|Department of Public Information • News and Media Division • New York|
Secretary-General Describes ‘Global Pulse’ Initiative as Quick Way to Check
Needs of Vulnerable Groups, Enabling Faster, Better Response
This is the text of remarks by UN Secretary-General Ban Ki-moon at a General Assembly briefing on the “Global Pulse” initiative, in New York, 8 November:
Thank you for joining me for a discussion on the Global Pulse initiative. I hope that by the end of this briefing, you will have a better sense of how remarkable innovations of the twenty-first century can be harnessed to our age-old quest to achieve prosperity and dignity for all.
In 2009, at the height of the global economic crisis, it was clear that we were seeing something new: the impacts of the crisis were flowing across borders at unprecedented velocity.
In today’s volatile and interconnected world, when crises emerge in one part of the world, they have the potential to reverberate quickly around the globe and inflict immediate suffering on the poorest and most vulnerable populations.
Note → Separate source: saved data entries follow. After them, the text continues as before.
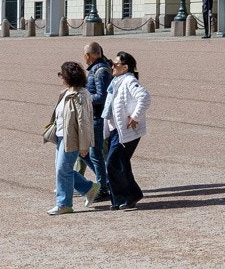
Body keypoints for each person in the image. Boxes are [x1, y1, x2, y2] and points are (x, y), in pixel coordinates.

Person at [46, 60, 99, 215]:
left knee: (63, 169)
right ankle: (89, 188)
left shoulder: (81, 95)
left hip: (73, 138)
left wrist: (84, 145)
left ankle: (64, 204)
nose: (60, 78)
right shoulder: (65, 92)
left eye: (61, 74)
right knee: (63, 169)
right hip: (62, 136)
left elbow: (84, 122)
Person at [101, 50, 150, 210]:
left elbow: (145, 97)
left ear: (125, 67)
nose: (112, 66)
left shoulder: (129, 81)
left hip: (127, 131)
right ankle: (122, 198)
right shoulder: (117, 81)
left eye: (116, 64)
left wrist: (135, 116)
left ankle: (129, 195)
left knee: (113, 162)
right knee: (120, 162)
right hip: (117, 129)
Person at [80, 42, 113, 206]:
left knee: (95, 153)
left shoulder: (100, 70)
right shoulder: (97, 69)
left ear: (88, 55)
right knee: (85, 152)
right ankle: (104, 182)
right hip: (93, 116)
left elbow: (103, 96)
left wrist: (84, 97)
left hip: (98, 118)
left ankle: (103, 187)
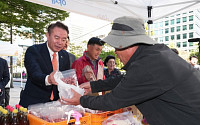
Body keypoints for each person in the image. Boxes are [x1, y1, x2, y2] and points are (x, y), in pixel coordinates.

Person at [62, 16, 200, 125]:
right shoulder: (154, 55)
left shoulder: (148, 65)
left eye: (117, 46)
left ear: (130, 44)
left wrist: (81, 100)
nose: (115, 52)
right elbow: (126, 79)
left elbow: (113, 100)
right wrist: (93, 85)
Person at [19, 21, 71, 108]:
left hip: (55, 105)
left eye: (63, 39)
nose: (60, 42)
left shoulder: (65, 55)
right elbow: (34, 74)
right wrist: (49, 79)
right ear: (48, 35)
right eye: (56, 38)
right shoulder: (34, 51)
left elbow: (65, 78)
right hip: (34, 103)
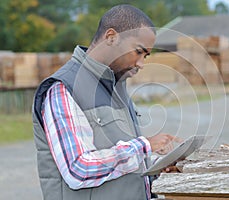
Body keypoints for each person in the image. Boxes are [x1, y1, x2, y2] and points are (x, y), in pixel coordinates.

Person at [32, 4, 180, 200]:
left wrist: (157, 167)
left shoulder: (117, 87)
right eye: (138, 51)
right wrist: (145, 145)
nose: (141, 63)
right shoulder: (63, 88)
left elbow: (118, 159)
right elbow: (79, 169)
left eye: (146, 56)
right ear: (111, 37)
It is as if socio-economic crises can now move almost with the speed of natural disasters.
Yet at a time when our need for policy agility has never been greater, our traditional twentieth-century tools for tracking international development simply cannot keep up. Too often, by the time we have hard evidence of what is happening at the household level, the harm has already been done. Our inability to understand the impacts of a crisis while there is still time to adjust our policies and programmes threatens to reverse years of hard-won development gains.
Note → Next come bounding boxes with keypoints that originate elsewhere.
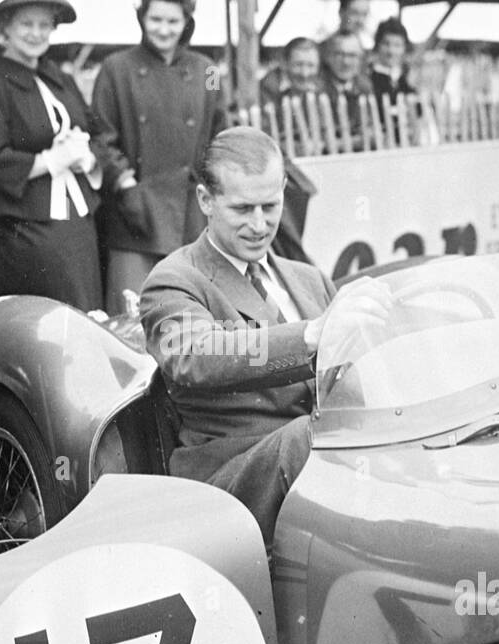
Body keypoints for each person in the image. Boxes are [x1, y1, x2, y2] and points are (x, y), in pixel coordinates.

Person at [140, 127, 389, 546]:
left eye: (270, 206)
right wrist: (310, 335)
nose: (259, 225)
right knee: (311, 437)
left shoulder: (308, 280)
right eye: (242, 209)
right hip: (234, 484)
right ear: (205, 200)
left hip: (327, 468)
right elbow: (195, 356)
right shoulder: (175, 280)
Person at [0, 0, 111, 311]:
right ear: (3, 32)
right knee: (50, 317)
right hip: (26, 227)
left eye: (45, 25)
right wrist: (51, 160)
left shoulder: (62, 81)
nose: (36, 33)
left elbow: (97, 132)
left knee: (87, 315)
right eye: (26, 24)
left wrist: (86, 158)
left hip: (79, 221)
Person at [93, 0, 225, 314]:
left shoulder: (209, 70)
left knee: (193, 313)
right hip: (135, 212)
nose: (163, 29)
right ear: (142, 18)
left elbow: (221, 131)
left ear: (186, 22)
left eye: (172, 21)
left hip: (191, 214)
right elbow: (101, 137)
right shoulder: (115, 68)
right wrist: (125, 185)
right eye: (155, 19)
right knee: (132, 316)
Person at [319, 31, 374, 148]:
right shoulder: (317, 89)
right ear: (328, 57)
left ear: (360, 59)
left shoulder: (365, 87)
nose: (346, 62)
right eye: (339, 54)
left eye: (352, 55)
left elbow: (372, 132)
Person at [259, 36, 320, 105]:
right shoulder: (266, 89)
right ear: (284, 64)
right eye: (298, 65)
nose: (305, 74)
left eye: (310, 65)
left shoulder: (325, 85)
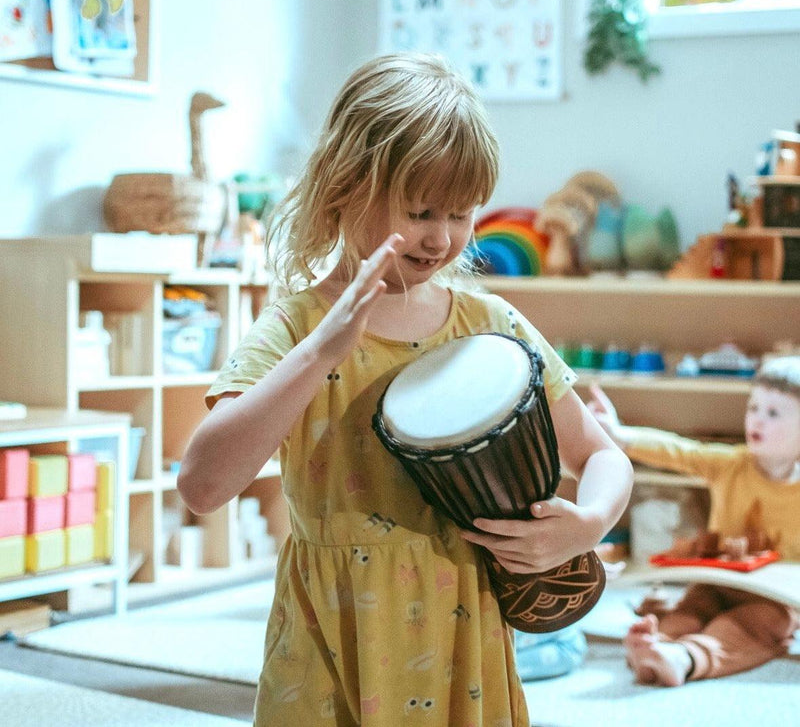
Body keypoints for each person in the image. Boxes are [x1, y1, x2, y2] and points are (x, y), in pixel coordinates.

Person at [179, 52, 633, 726]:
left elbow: (603, 455)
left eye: (461, 213)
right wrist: (323, 352)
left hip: (462, 633)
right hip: (338, 633)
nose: (441, 237)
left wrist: (588, 524)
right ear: (346, 186)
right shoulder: (298, 326)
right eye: (421, 210)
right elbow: (203, 485)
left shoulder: (490, 327)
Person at [587, 356, 800, 687]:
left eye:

The irony is that we are actually swimming in an ocean of real-time information. The explosion in access to mobile phones and digital services means that people everywhere are contributing vast amounts of information to the global knowledge warehouse. Moreover, they are doing so for free, just by communicating, buying and selling goods and going about their daily lives.
The private sector is analysing this new data to understand its customers in real-time. The United Nations must do the same for its constituents: people around the world who are losing jobs, getting sick and having difficulty feeding themselves and their families. Much of this data contains signals that are relevant to development. We must use it to tell us what is happening, while it is happening.
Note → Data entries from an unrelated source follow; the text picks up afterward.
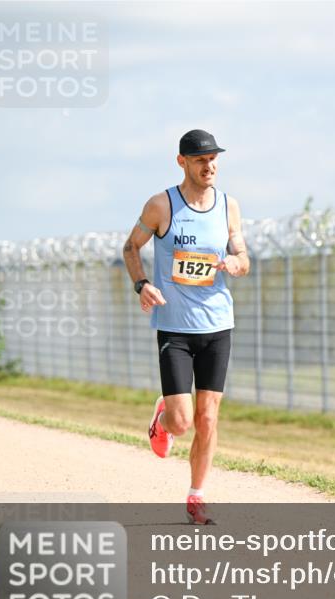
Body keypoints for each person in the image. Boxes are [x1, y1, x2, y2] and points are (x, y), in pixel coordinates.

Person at [121, 129, 249, 525]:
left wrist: (235, 264)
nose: (209, 166)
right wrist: (142, 284)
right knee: (183, 420)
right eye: (200, 160)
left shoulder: (228, 206)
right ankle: (163, 421)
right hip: (175, 329)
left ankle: (197, 496)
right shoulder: (162, 205)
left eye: (213, 159)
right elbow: (131, 247)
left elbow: (243, 256)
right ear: (182, 162)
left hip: (217, 325)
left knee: (208, 417)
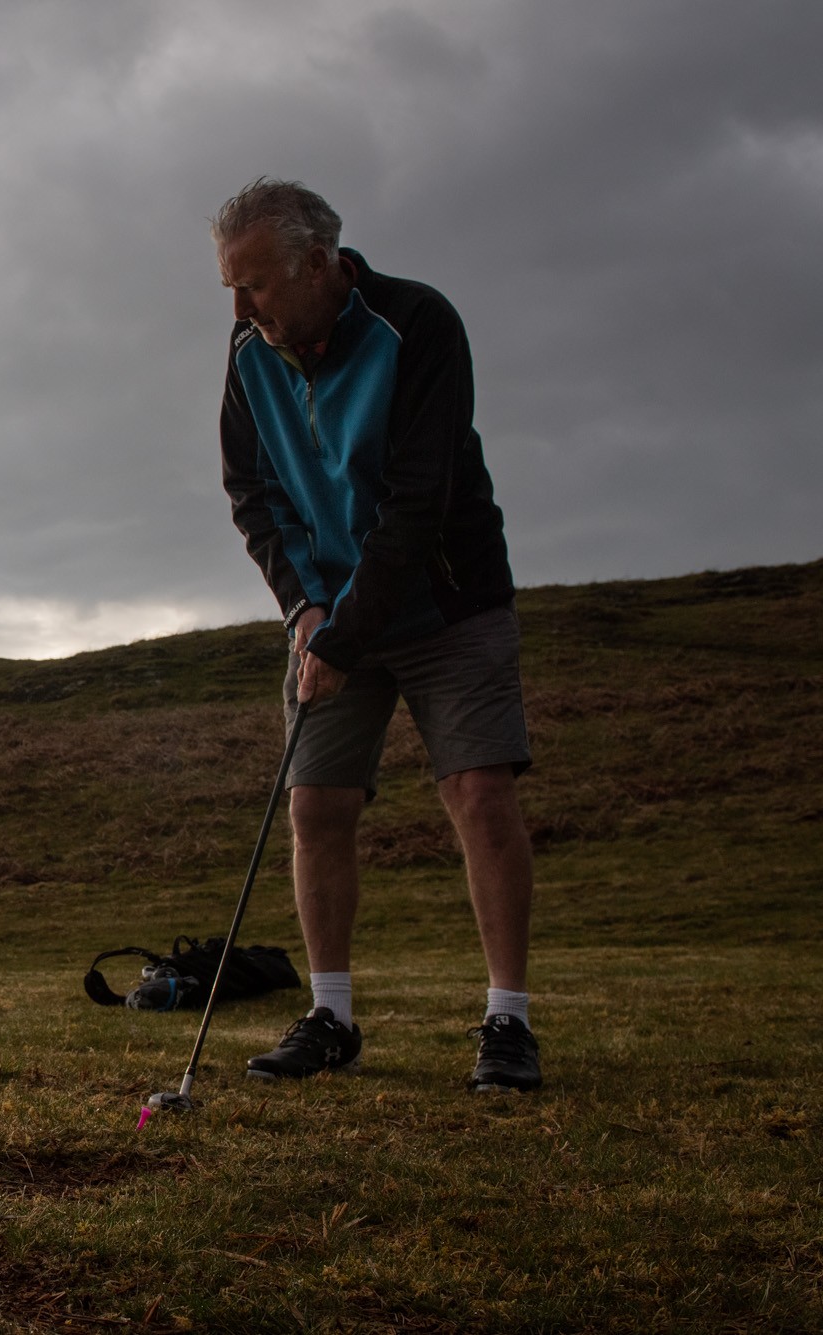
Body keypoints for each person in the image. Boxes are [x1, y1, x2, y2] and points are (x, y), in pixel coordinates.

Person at [213, 178, 541, 1092]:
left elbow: (415, 503)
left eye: (257, 284)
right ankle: (330, 1014)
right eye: (230, 290)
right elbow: (253, 496)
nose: (242, 308)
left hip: (447, 602)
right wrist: (304, 610)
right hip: (330, 617)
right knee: (316, 807)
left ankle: (507, 1024)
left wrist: (341, 634)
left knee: (479, 792)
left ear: (318, 262)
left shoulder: (419, 323)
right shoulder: (249, 352)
Today you will hear about the exciting work that the Global Pulse team has been doing in analysing new data and building new technologies. You will learn about the team’s road map for the year ahead, as they begin implementing Global Pulse at the country level in Uganda and Indonesia.
The idea behind this initiative is simple: once we know what signals to listen for, we will be able to “take the pulse” of vulnerable communities. This rapid feedback will help us understand where people and communities are in trouble, how they are coping with global shocks, and how to respond while there is still time to prevent harm.
The time has come for us to bring the work of the United Nations fully into the digital age. Global Pulse is a chance for us to innovate and demonstrate leadership. With your strong support, we will pioneer a twenty-first-century approach that will help us keep up with fast-moving crises and keep international development on track.
Thank you for your participation and your commitment and support.